Renault : "Bruno Le Maire est incapable d'entendre autre chose que ce que les représentants des actionnaires lui demandent de faire", juge la CGT

"Renault joue sa survie", a déclaré le ministre de l'Économie vendredi 22 mai. Pour Fabien Gache, délégué syndical central CGT chez Renault, Bruno Le Maire est en train "de valider" les délocalisations de Renault.

Le délégué syndical central CGT de Renault, Fabien Gache, le 22 février 2019, au Mans.
Le délégué syndical central CGT de Renault, Fabien Gache, le 22 février 2019, au Mans. (JEAN-FRANCOIS MONIER / AFP)

Alors que Renault doit présenter un plan d'économies de deux milliards d'euros la semaine prochaine et que plusieurs sites du groupe sont menacés de fermeture en France, le ministre de l'Economie a dit souhaiter que Renault ajuste son outil de production et ne ferme pas d'usines. Des déclarations de Bruno Le Maire qui ne rassurent "absolument pas" Fabien Gache, délégué syndical central CGT chez Renault. "Il est totalement formaté au logiciel patronal classique, il est incapable d'entendre autre chose que ce que les représentants des actionnaires lui demandent de faire", a-t-il regretté ce vendredi 22 mai sur franceinfo.

Rester sur cette position n'aura pas d'autres effets que de fragiliser encore davantage Renault au risque de ne plus rien avoir en France.Fabien Gache, délégué syndical central CGT chez Renault.à franceinfo

Le groupe automobile doit pourtant bénéficier d'un prêt de 5 milliards d'euros de la part de l'Etat. "On pense qu'on peut faire moins de marge mais qu'on peut faire du volume en rééquilibrant les volumes de fabrication. On a démontré qu'il était faux de dire qu'on ne pouvait pas fabriquer des Clio, des Sandero ou des Duster", a expliqué Fabien Gache.
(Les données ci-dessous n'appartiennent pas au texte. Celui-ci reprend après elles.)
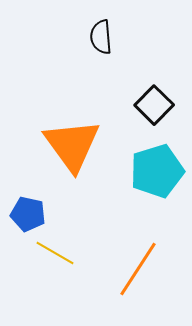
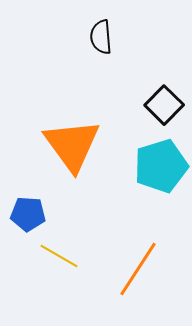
black square: moved 10 px right
cyan pentagon: moved 4 px right, 5 px up
blue pentagon: rotated 8 degrees counterclockwise
yellow line: moved 4 px right, 3 px down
La CGT demande des "véhicules innovants" et "populaires"

Si les choses continuent telles qu'elles sont, "il ne restera plus que la fabrication de gros véhicules électriques vendus entre 40 et 70 000 euros, qui ne s'adresseraient qu'à une petite partie de la population française, et ne résoudront pas la problématique environnementale. Il faut orienter des choix vers des véhicules innovants, notamment avec la fabrication d'un véhicule populaire, pour répondre à des besoins sociaux en termes d'emplois et d'activités industrielles, mais aussi de répondre à des enjeux environnementaux."

Pour Fabien Gache, Bruno Le Maire est en train "de valider" les délocalisations de Renault. "En quelques années, plus de 600 véhicules ont quitté l'hexagone en termes de production. On a perdu 120 000 emplois directs qui sont liés à l'activité des constructeurs automobiles", a-t-il déclaré.